Venerdì V settimana di Quaresima

+ Dal Vangelo secondo Giovanni (10,31-42)

In quel tempo, i Giudei raccolsero delle pietre per lapidare Gesù. Gesù disse loro: «Vi ho fatto vedere molte opere buone da parte del Padre: per quale di esse volete lapidarmi?». Gli risposero i Giudei: «Non ti lapidiamo per un’opera buona, ma per una bestemmia: perché tu, che sei uomo, ti fai Dio».
Disse loro Gesù: «Non è forse scritto nella vostra Legge: “Io ho detto: voi siete dèi”? Ora, se essa ha chiamato dèi coloro ai quali fu rivolta la parola di Dio – e la Scrittura non può essere annullata -, a colui che il Padre ha consacrato e mandato nel mondo voi dite: “Tu bestemmi”, perché ho detto: “Sono Figlio di Dio”? Se non compio le opere del Padre mio, non credetemi; ma se le compio, anche se non credete a me, credete alle opere, perché sappiate e conosciate che il Padre è in me, e io nel Padre». Allora cercarono nuovamente di catturarlo, ma egli sfuggì dalle loro mani.
Ritornò quindi nuovamente al di là del Giordano, nel luogo dove prima Giovanni battezzava, e qui rimase.
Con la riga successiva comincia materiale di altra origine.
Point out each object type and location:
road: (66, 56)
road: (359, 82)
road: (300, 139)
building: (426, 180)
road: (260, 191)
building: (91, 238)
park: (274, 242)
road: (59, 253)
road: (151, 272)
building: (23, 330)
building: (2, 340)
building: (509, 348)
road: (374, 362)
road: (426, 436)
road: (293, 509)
Molti andarono da lui e dicevano: «Giovanni non ha compiuto nessun segno, ma tutto quello che Giovanni ha detto di costui era vero». E in quel luogo molti credettero in lui.

Commento

Quelli che vogliono lapidare Gesù sono gli stessi che da secoli attendono il Cristo, il messia.

Non sono disposti però ad accogliere un messia che delude le loro aspettative: il Dio degli eserciti che attendevano si presenta come un uomo vicino agli emarginati e agli ultimi. Il nostro è un Dio che lava i piedi, si fa servo, dà la vita per chi lo ha crocifisso. Il Dio-amore si rivela nelle opere di Gesù: ridona la vista ai ciechi, dona la libertà ai prigionieri e agli oppressi, si mette a fianco dei poveri.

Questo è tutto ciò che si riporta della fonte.